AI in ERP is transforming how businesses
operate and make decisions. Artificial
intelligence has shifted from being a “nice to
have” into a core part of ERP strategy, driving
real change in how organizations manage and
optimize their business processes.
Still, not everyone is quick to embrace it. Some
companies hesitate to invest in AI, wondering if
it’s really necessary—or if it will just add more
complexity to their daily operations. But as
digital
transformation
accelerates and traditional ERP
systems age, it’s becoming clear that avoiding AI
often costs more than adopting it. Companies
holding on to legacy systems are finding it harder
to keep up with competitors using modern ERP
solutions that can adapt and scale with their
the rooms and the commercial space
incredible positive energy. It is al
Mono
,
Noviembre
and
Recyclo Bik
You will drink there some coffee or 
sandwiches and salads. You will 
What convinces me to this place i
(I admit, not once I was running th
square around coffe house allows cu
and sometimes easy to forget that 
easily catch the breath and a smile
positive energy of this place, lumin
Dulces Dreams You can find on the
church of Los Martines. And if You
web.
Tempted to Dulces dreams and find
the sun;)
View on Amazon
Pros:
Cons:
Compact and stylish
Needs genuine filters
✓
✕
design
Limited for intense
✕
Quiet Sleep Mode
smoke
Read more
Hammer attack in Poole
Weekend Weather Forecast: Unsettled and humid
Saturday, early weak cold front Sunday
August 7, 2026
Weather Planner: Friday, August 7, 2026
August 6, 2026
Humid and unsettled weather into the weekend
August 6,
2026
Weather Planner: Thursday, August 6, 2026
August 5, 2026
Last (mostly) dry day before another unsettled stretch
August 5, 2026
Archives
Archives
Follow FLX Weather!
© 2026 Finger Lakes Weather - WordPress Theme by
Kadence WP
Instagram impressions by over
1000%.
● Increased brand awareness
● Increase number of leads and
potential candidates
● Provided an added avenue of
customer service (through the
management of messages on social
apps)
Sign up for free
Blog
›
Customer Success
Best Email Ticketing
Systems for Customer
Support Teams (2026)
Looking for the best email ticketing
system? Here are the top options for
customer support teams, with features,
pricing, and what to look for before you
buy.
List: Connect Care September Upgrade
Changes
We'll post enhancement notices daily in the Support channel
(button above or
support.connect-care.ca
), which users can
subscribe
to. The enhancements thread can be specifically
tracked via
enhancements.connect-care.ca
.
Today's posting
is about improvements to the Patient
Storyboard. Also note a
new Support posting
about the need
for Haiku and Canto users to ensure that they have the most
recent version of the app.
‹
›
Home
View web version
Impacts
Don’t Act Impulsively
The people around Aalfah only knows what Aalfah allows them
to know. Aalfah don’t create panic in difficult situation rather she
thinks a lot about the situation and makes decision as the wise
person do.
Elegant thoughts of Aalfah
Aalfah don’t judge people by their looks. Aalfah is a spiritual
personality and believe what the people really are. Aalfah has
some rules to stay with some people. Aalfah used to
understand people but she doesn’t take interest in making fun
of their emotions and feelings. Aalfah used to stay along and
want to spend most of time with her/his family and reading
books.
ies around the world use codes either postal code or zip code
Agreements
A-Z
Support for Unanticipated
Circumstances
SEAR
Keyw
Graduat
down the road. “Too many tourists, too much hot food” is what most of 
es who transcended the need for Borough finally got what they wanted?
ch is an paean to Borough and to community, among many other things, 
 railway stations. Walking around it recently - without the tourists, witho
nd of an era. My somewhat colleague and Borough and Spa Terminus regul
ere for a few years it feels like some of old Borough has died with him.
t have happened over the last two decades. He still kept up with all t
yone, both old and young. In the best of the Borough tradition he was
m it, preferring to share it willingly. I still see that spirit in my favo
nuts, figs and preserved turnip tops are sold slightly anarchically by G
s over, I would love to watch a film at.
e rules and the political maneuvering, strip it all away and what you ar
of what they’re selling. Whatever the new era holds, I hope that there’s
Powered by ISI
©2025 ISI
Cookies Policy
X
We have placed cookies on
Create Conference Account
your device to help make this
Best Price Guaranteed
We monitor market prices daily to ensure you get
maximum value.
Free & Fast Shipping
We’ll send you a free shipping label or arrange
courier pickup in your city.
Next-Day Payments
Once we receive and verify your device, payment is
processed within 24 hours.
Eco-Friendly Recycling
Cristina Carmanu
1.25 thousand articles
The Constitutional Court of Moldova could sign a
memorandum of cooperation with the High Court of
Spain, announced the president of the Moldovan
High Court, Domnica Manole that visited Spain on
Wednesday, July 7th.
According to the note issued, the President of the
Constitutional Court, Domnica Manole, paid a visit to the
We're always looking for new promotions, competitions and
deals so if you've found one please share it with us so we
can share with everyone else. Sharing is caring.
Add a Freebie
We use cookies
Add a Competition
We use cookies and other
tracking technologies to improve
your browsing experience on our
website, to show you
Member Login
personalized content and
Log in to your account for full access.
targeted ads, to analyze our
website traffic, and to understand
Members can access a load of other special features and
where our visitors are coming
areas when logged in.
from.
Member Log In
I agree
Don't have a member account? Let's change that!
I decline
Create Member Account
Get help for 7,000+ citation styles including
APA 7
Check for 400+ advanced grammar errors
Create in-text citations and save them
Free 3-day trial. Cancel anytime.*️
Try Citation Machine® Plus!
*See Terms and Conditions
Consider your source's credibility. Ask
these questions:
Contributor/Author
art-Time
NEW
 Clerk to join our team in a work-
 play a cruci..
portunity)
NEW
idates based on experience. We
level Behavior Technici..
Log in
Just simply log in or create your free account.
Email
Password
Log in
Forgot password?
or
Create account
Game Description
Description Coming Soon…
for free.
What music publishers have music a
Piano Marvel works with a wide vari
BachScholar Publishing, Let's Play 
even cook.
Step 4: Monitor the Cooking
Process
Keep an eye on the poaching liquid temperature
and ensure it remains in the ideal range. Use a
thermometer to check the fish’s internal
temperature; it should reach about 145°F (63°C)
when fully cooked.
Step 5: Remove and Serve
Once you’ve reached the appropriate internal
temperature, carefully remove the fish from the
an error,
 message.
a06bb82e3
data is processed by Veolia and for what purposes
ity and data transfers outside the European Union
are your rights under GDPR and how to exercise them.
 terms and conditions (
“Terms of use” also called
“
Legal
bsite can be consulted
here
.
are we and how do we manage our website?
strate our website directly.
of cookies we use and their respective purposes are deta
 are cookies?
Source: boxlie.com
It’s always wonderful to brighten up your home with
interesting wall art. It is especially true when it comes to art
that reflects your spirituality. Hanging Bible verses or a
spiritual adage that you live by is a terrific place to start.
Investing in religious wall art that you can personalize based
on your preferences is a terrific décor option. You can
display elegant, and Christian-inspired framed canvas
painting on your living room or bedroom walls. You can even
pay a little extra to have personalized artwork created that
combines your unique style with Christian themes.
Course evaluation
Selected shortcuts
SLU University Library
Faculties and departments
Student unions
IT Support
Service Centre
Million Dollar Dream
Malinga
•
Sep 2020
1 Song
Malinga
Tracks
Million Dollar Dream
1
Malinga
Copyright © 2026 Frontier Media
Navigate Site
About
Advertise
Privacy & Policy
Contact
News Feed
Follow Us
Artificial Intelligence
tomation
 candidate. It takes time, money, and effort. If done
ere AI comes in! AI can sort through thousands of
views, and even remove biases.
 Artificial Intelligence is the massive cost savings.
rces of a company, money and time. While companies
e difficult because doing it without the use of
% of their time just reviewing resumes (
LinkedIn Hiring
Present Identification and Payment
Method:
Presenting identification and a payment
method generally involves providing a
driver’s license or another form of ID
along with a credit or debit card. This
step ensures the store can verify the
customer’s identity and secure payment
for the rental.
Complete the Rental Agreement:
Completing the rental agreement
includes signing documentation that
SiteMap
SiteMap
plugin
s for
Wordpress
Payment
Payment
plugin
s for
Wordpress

#####

▸ Task brief: All lines in the listing above between the line with "Systems for Customer" and the line with "Don’t Act Impulsively", inclusive, should be set down exactly, and no line outside that range.

▸ Output for this exercise:
Systems for Customer
Support Teams (2026)
Looking for the best email ticketing
system? Here are the top options for
customer support teams, with features,
pricing, and what to look for before you
buy.
List: Connect Care September Upgrade
Changes
We'll post enhancement notices daily in the Support channel
(button above or
support.connect-care.ca
), which users can
subscribe
to. The enhancements thread can be specifically
tracked via
enhancements.connect-care.ca
.
Today's posting
is about improvements to the Patient
Storyboard. Also note a
new Support posting
about the need
for Haiku and Canto users to ensure that they have the most
recent version of the app.
‹
›
Home
View web version
Impacts
Don’t Act Impulsively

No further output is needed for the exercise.